In last night’s Mets-Rockies game, I noticed that after six innings Mets starter Jeremy Hefner had thrown considerably fewer pitches than Colorado’s Tyler Chatwood. With the Rockies leading, it looked like it could be one of those rare-ish games where the losing starter outlasts the winning starter. As it happens, Hefner was pulled after only 80 pitches for a pinch hitter and neither starter earned a decision. But it got me wondering. How often does it happen that both starters earn decisions where the losing pitcher goes deeper into the game than the winner? Anyone know how to find out?

Richard Chester
Richard Chester
10 years ago
Reply to  AlbaNate

You can find some individual games for that occurrence on the PI by using the Game Finder, Player Pitching, All Matching Games, CG, Loss and make the PI run.
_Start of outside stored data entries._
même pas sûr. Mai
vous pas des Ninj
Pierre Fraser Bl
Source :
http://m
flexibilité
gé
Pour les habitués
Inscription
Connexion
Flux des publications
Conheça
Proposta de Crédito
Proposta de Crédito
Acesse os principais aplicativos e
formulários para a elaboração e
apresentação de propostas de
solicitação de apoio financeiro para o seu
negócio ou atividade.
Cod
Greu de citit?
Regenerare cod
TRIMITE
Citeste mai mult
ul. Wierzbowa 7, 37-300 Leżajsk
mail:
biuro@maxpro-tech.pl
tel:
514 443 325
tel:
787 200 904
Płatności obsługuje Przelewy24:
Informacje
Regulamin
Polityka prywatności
Then check individual box scores. To find out how often it happens and when it happens in non-CG games is a different story.
.

Richard Chester
Richard Chester
10 years ago
Reply to  AlbaNate

I found a way but it is messy and extremely time-consuming.

Richard Chester
Richard Chester
10 years ago
Reply to  AlbaNate

I have been corresponding with Doug by e-mail and we both determined that there have been 93 occurrences in 2013 of a losing starter out lasting a winning starter. That’s about once a day.

AlbaNate
AlbaNate
10 years ago

Thanks for taking the time to look into this. I’m surprised that it’s so common these days, when starters are pulled for relievers so routinely.
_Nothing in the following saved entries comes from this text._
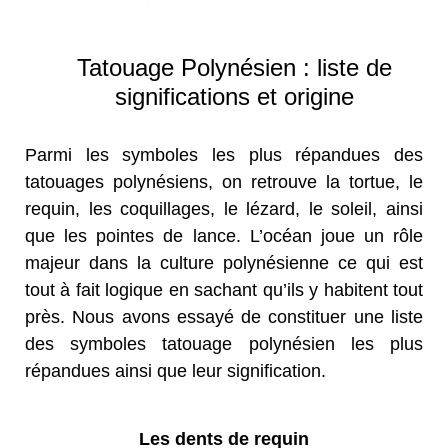
Tatouage Polynésien : liste de
significations et origine
Parmi les symboles les plus répandues des
tatouages polynésiens, on retrouve la tortue, le
requin, les coquillages, le lézard, le soleil, ainsi
que les pointes de lance. L’océan joue un rôle
majeur dans la culture polynésienne ce qui est
tout à fait logique en sachant qu’ils y habitent tout
près. Nous avons essayé de constituer une liste
des symboles tatouage polynésien les plus
répandues ainsi que leur signification.
Les dents de requin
How did you figure this out?

Richard Chester
Richard Chester
10 years ago
Reply to  AlbaNate

It’s a bit difficult to describe. I got a list of starting pitchers who won a game in 2013 and pasted it into an excel spreadsheet. Then I got a list of starting pitchers who lost and pitched 5.1 innings or more and pasted that into the spreadsheet directly under the first list. Then by a sorting and matching process I found the pitchers that we are looking for.

Richard Chester
Richard Chester
10 years ago

I could have explained it better. I got a list of each of the games won by a starting pitcher and of each of the games lost by a starting pitcher with more than 5.1 IP in 2013.